I can’t believe Andrew kept a photo of me. After all his talk about being careful. What else did he keep? Text messages?
When I don’t respond, the officer says, “We can subpoena you.”
Mom steps between us. “Then you need to do that. My son is not answering any questions tonight.”
The officers exchange a look, but after a brief standoff, they allow Mom to show them out.
When she returns, I’m sitting on the couch, nervously picking at my cuticles. She sits opposite me and waits. Finally she gives up. “It’s true, isn’t it?”
My eyes flood with tears. “He’s in trouble, Mom. Some jerky kid set him up. He’s being accused of something he didn’t do.”
She wrinkles her brow. “Are you telling me that this is not just about you? Oh, Robert.”
 
I don’t sleep. And every time I turn over, Spot II starts and his little heart races.
“It’s okay, boy,” I say each time. His belly is full and round, but his ribs are still achingly prominent. I run my hand over his soft fur and he relaxes again.
The ten o’clock news had run the story just like Luke said. Mom and I had watched it together.
The field reporter didn’t mention any student names but used Andrew’s name repeatedly, then cut to a video of him being escorted from the police cruiser to the jailhouse. That is the reel that keeps looping in my mind—his hands secured behind his back, a police officer gripping his arm. But Andrew didn’t walk with his head down like a common criminal, nor did he tip his nose in the air in haughty defiance.
I was proud of him, but angry and frustrated that I couldn’t do a damn thing for him.
Mom moved to the couch next to me and put her arm tentatively around my shoulders.
“What do you know about the students involved?” the anchor woman in the studio asked.
“All I can tell you, Hannah, is that there are two students, both minors. Sources tell me that both are, in fact, students of this teacher.”
“Wow,” Hannah said to her coanchor. “I’d say that Mr. McNelis is facing some very serious charges.” Her coanchor shook her head and said, “You know, stories like this are so disturbing. What are these teachers thinking? It seems like every week we’re hearing about another teacher being accused of sexual misconduct. You send your kids to school, you expect them to be safe”—she turned to the camera—“and then you hear about things like this.”
“I know what you mean,” Hannah said.
“They’ve already convicted him,” I’d said angrily to Mom.

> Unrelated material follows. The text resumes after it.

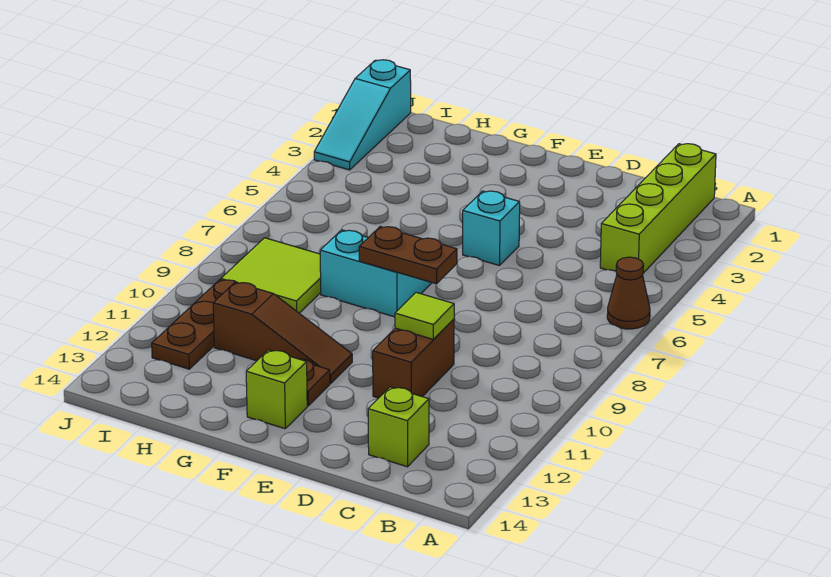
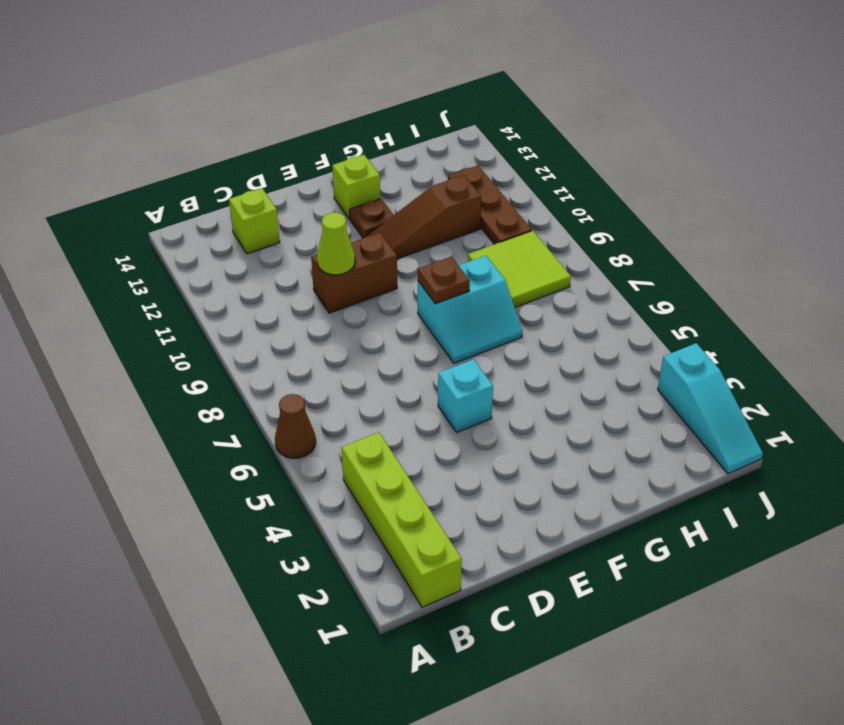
brown 1x2 brick [373,319,454,398] -> brown 1x2 brick turned to [311,233,397,313]
lime 1x1 tile [395,292,454,339] -> lime 1x1 cone [317,212,355,275]
brown 1x2 plate [359,227,457,284] -> brown 1x1 plate [418,257,470,304]
cyan 1x3 slope [314,60,411,170] -> cyan 1x3 slope turned to [658,343,763,474]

When I can’t bear to think about him in jail anymore, I turn my attention to Stephen Newman. He set him up; I know it as surely as I know that Andrew would never send a sext to anyone, even me. It’s the only thing that makes sense.

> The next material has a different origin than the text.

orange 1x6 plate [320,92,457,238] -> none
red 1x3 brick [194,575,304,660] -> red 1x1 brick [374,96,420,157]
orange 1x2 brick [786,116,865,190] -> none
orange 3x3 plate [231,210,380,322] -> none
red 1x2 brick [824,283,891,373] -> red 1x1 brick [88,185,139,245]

I still find it hard to believe that anyone could be that cold and vindictive though. To ruin an innocent man’s life and then to brag about it? I swear to myself, he will not get away with it.
Spot II makes a noise that sounds like a bark through sleep-paralyzed vocal cords. His little legs twitch like he’s running. I notice that one of his pads is bleeding again and there’s a watery blood spot on my sheet. “Shhhh, boy,” I say quietly. “You’re okay.” I place my hand on his head and he jerks awake and yelps. When he realizes he’s in no danger, he nudges my hand with his wet nose.
I get up for a washcloth and some hydrogen peroxide, then hold it to his paw until the bleeding stops again.
Sometime in the middle of the night I finally allow myself to think about what Ms. Momin said.
Do you really think you’re the only one?